This would otherwise lay on top of sand substrate and be of little benefit to root area's and make root tab's more of a need rather than a bonus.
Good tank maint should allow for either or to work me think's.


----------



## Hilde (May 19, 2008)

goodbytes said:


> Do you have any objection to Safe-T-Sorb? It has a very high CEC


Having a high CEC means it absorbs nutrients. Safe-T-Sorb absorbs so much that it lowers the kh and ph.
Here is an experiment with it.

Bump:


Seattle_Aquarist said:


> Hi Blackheart,
> If you choose to go with sand, I would recommend PFS


I don't expect my tanks to be extremely clean but the mess on the pool filter sand was very disturbing. Mulm sticks to it. To keep it looking nice you need to take the top layer out during water change and add some more sand.

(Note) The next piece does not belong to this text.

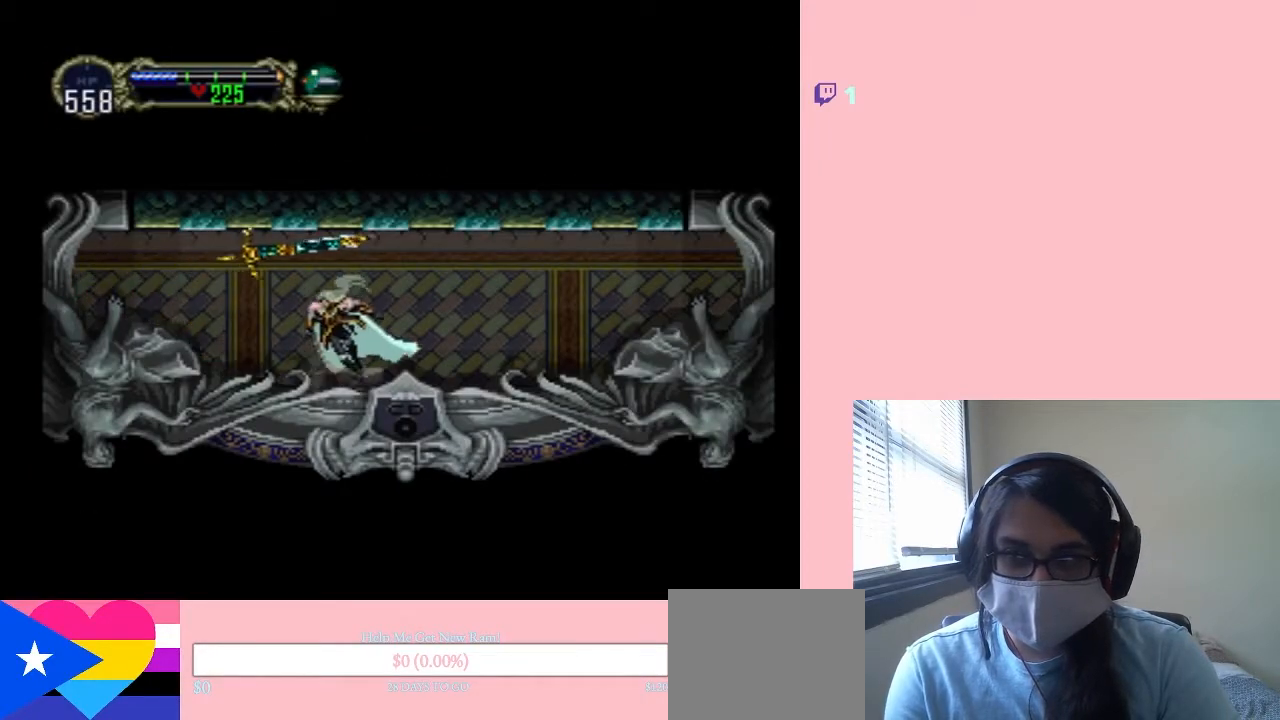
{"buttons": [], "left_stick": "center", "right_stick": "center", "events": [[33, "X", "down"], [167, "X", "up"], [350, "X", "down"], [467, "X", "up"]]}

Thus now going to use black blasting sand for substrate.


----------



## houseofcards (Mar 21, 2009)

Hilde said:


> ...I don't expect my tanks to be extremely clean but the mess on the pool filter sand was very disturbing. Mulm sticks to it. To keep it looking nice you need to take the top layer out during water change and add some more sand...Thus now going to use black blasting sand for substrate.


Any light color sand will darken over time even in the 'cleanest' tanks. Some of the darkness can also be attributed to BB growing on it that you wouldn't see on a dark colored substrate. Since PFS is so cheap as you mentioned it's pretty easy to just vaccum some of the top layer out and replace.


----------



## Hilde (May 19, 2008)

houseofcards said:


> Any light color sand will darken over time even in the 'cleanest' tanks. Some of the darkness can also be attributed to BB growing on it that you wouldn't see on a dark colored substrate. Since PFS is so cheap as you mentioned it's pretty easy to just vaccum some of the top layer out and replace.


River sand is cheaper. It has a light brown color.It doesn't appear dirty like the pool filter sand


----------